Matthew Posey, Ochre House Theatre
Normally, it takes a very generous person to willingly watch high school students perform in a production of anything. If it's your child, sure. But nieces, cousins, children of friends? Unless you're a saint you're probably not going to sit through The Crucible for them. But you would if Jeff Swearingen were directing it. Along with Bren Rapp, he heads up Fun House Theatre and Film in Plano where young kids act in roles normally reserved for people much older. Arthur Miller's Death of a Salesman came together beautifully in November, with Swearingen acting in the lead role and 14-year-old Kennedy Waterman giving a moving performance as his wife, Linda. The age disparities, though they sound awkward, are handled with grace, and the quality of the performances matches or exceeds that of many of the serious small theaters in town.
The Dallas Museum of Art has had a phenomenal year for special exhibits, the most impressive being the Jackson Pollock exhibit Blind Spots, only the third major exhibit in the U.S. to focus solely on the artist and the largest survey to date of Pollock's lesser-known black paintings.
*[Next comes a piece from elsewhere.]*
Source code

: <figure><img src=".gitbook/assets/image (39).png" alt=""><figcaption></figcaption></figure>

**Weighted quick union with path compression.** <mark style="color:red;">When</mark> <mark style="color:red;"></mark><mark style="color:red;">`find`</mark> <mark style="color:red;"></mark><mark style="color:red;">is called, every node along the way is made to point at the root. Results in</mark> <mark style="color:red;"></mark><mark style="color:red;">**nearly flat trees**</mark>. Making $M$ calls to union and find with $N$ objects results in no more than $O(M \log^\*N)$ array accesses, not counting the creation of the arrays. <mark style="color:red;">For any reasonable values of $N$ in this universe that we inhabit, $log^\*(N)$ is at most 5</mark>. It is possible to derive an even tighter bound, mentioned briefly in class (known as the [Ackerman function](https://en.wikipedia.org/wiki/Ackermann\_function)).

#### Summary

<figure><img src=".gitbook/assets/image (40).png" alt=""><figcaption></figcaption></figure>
A retrospective of photographer Irving Penn's work, Beyond Beauty, was not far behind. While these exhibits required a fee to view, one of the most exciting moves the DMA has made in the last few years was the decision to return to free admission to the general collection by director Max Anderson, who recently left the position. This effort has seen a swell in attendance at the monthly Late Night events, and the crowds are proof that the museum has earned its designation as not just the largest, but also the city's most important museum.